来場者に遅れた理由を聞くと、「一度会社に寄ってからイベントに来た」と口にする人もいた。「職場に顔を出して、これから行くイベントは仕事ですよ、と上司や同僚にアピールしないと、気まずかった」のだそうだ。
オフィスを離れることに気を使う。「自分の時間」を確保できない。中村さんは、そんな日本の働き手たちの姿を想像した。
#アタラシイ時間へ
この文章の最初の方で、ハフポストは5周年を機に、「 #アタラシイ時間 」というシリーズを始めると書いた。
1日でも、1時間でも、ホンの数分でも昨日とは違う「時間」を過ごす人を応援する記事をハフポストで書き、イベントも開く。
もちろん、「アタラシイ時間」を作ることは簡単ではない。私はこの原稿を水曜日の午前6時過ぎに書いている。まもなく10歳の子供が起き出し、朝食を作らないといけない。一緒に宿題をして、学校へ行く準備を手伝い、慌ただしい朝が始まる。妻の弁当も作る。

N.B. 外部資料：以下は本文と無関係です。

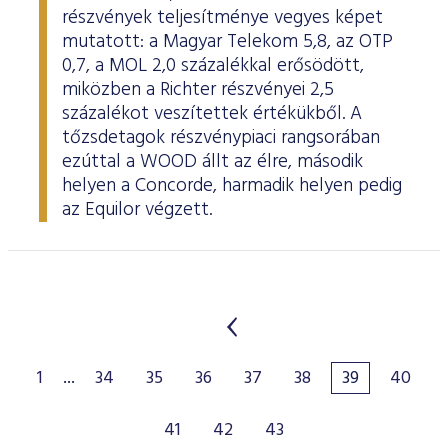
részvények teljesítménye vegyes képet
mutatott: a Magyar Telekom 5,8, az OTP
0,7, a MOL 2,0 százalékkal erősödött,
miközben a Richter részvényei 2,5
százalékot veszítettek értékükből. A
tőzsdetagok részvénypiaci rangsorában
ezúttal a WOOD állt az élre, második
helyen a Concorde, harmadik helyen pedig
az Equilor végzett.
1
...
34
35
36
37
38
39
40
41
42
43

午前7時には、編集部の誰かから、Slackのメッセージが来るだろう。職場の揉め事の相談だったり、記事を書けないという悩みだったりする。アメリカの本社から、Googleハングアウトの依頼が来て、日本の政治ニュースに関する問い合わせがあるかもしれない。たくさんの時間が私を侵食して来る前に、朝の静かな30分を死守しようとしている自分がいる。
オフィスに行く時間を遅らせ、自宅で仕事をしたり、イベントに出たりしてみる。いつもと違う道を歩いて子供のお迎えに行く。会議の合い間、空想にふけって、明日を楽しくするアイデアを考えるーー。
「アタラシイ時間」をイメージしたハフポストの「キー・ビジュアル」(上のイラスト)には、みんながギュッと一つに固まっていながら、思い思いの「自分の時間」を過ごしている現代人を描いてもらった。
そう、みんな気が散っているのだ。集中力が少しだけなくて、でもだからこそ、変化にも、人との違いにも敏感で、その分色々な価値観を日々吸収し過ぎるぐらい、している人。私たちハフポストも今後5年間、そうありたい。
制作してくれた「SEESAW」(東京都)という会社は、大手広告代理店を抜け出したメンバーが活躍している。2016年3月設立のベンチャー企業。レールに敷かれた他人の時間を捨て、新しいことに挑戦している。
時間こそ、他人に犯されない自由な聖域。「1984」の主人公にならずとも、「PASMO」1枚で引っかかりを生み出し、アタラシクすることが出来る。毎日の生活に集中するのも大事だけど、ちょっと"気が散って"、昨日と違うことをしている方が人生おもしろい。